La Chamblyenne Myriam Da Silva, triple championne canadienne dans sa catégorie de poids, a notamment gagné une médaille d'argent aux Jeux panaméricains en 2019.

La Montréalaise Caroline Veyre s'est signalée en décrochant l'or aux Jeux panaméricains de Toronto en 2015. Je rêve de ce moment depuis si longtemps.

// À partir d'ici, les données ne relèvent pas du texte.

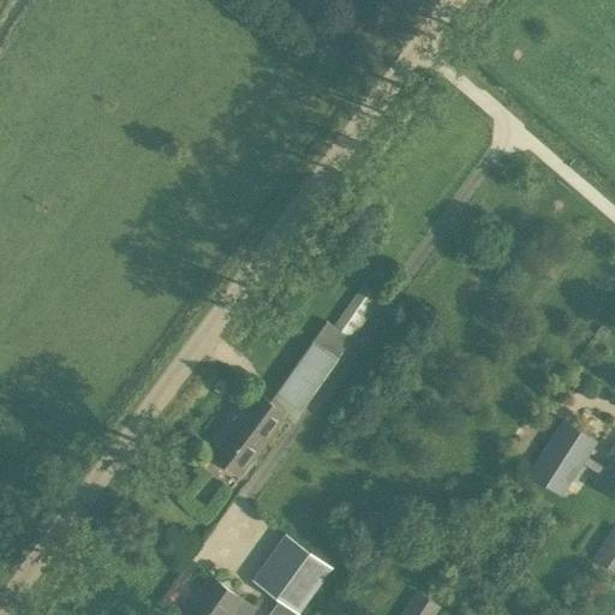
[(270,402),(256,392),(209,453),(240,477),(284,416),(293,421),(336,359),(381,298),(363,285),(354,297),(334,327),(326,321),(312,341),(270,402)]
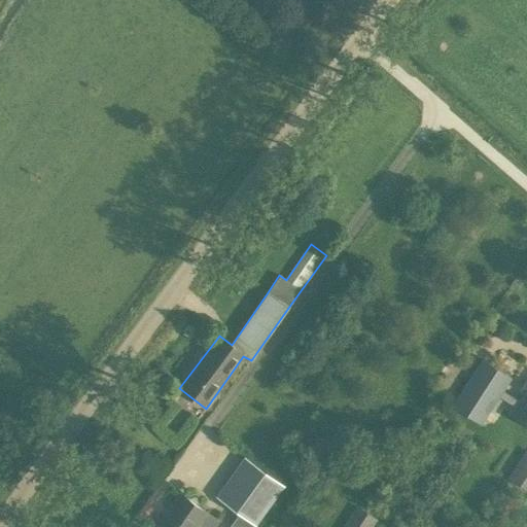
[(481,426),(503,391),(512,379),(484,360),(453,406),(481,426)]
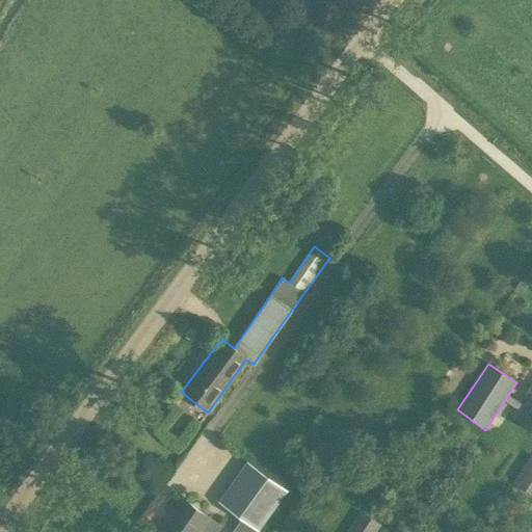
[(531,383),(525,393),(530,397),(520,414),(516,418),(531,427),(531,383)]
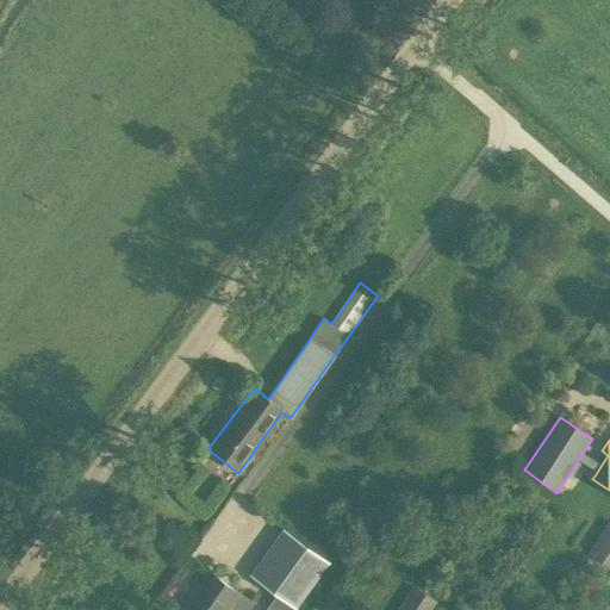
[(250,574),(296,607),(329,560),(285,528),(250,574)]
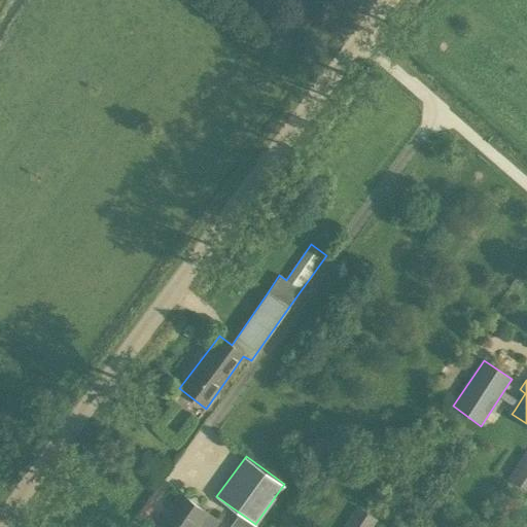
[(526,462),(515,482),(526,489),(526,462)]
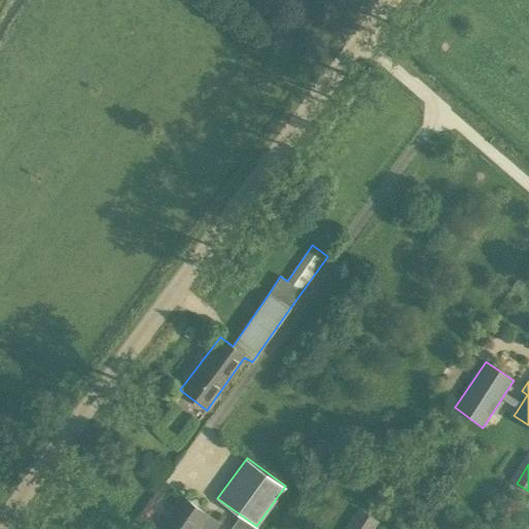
[(215,528),(218,525),(219,523),(182,496),(157,528),(215,528)]
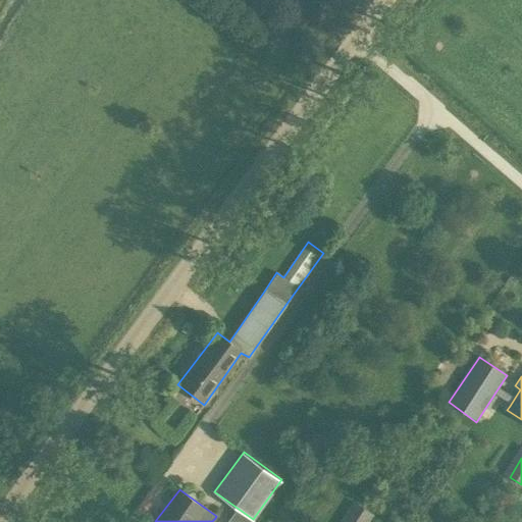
[(371,521),(374,518),(353,503),(338,521),(371,521)]
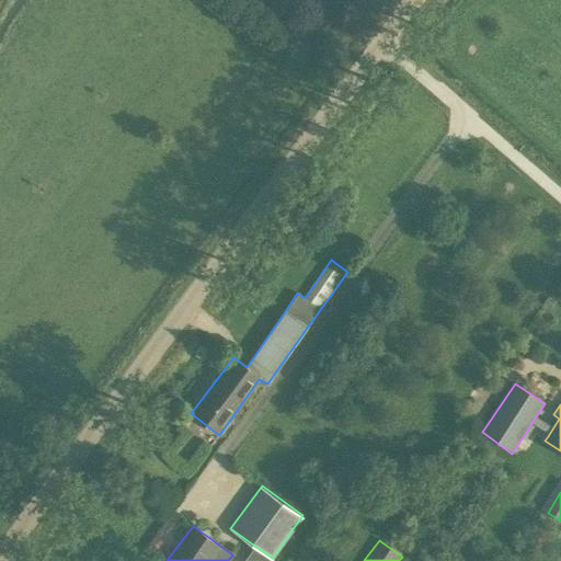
All buildings are outlined.
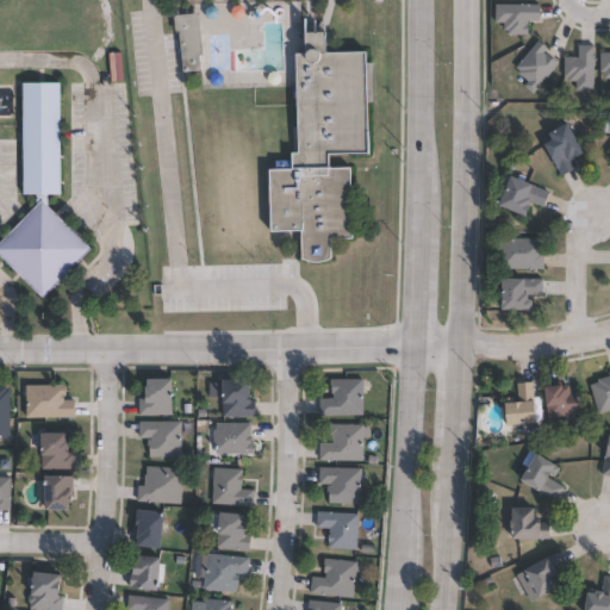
[(522,20),(522,35),(502,35),(502,31),(497,31),(498,23),(490,23),(490,20),(490,6),(534,6),(534,20),(522,20)]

Il n'y a pas de plus grande réalisation pour une athlète, a-t-elle indiqué dans le communiqué officiel de Boxe Canada.

À noter que les catégories de Veyre (57 kg) et de Da Silva (69 kg) sont inscrites au programme des JO pour la première fois.

Deux boxeurs s'affrontent.

Christopher Guerrero (en bleu) face à Wyatt Sanford

Photo : Courtoisie Boxe Canada - Virgil Barrow

Enfin, Wyatt Sanford, de Kennetcook en Nouvelle-Écosse, est le champion national de 2018. Il a aussi remporté le tournoi de qualification olympique tenu à Montréal en décembre 2019.

La boxe a beau être un sport individuel, c’est l’équipe et la communauté autour de chacun de nous qui nous permettent d’atteindre notre but et qui m’ont aidé à obtenir mon premier billet pour les Jeux olympiques, a indiqué celui qui a aussi décroché la médaille d’or aux mondiaux Ringside en 2017.

La dernière médaille olympique du Canada en boxe remonte aux Jeux d'Atlanta en 1996. David Defiagbon avait alors obtenu l'argent. Les femmes chercheront à remporter une première médaille pour le pays.

Les compétitions de boxe se dérouleront sur la totalité de la quinzaine olympique, du 24 juillet au 8 août, à l’Aréna Kogukigan.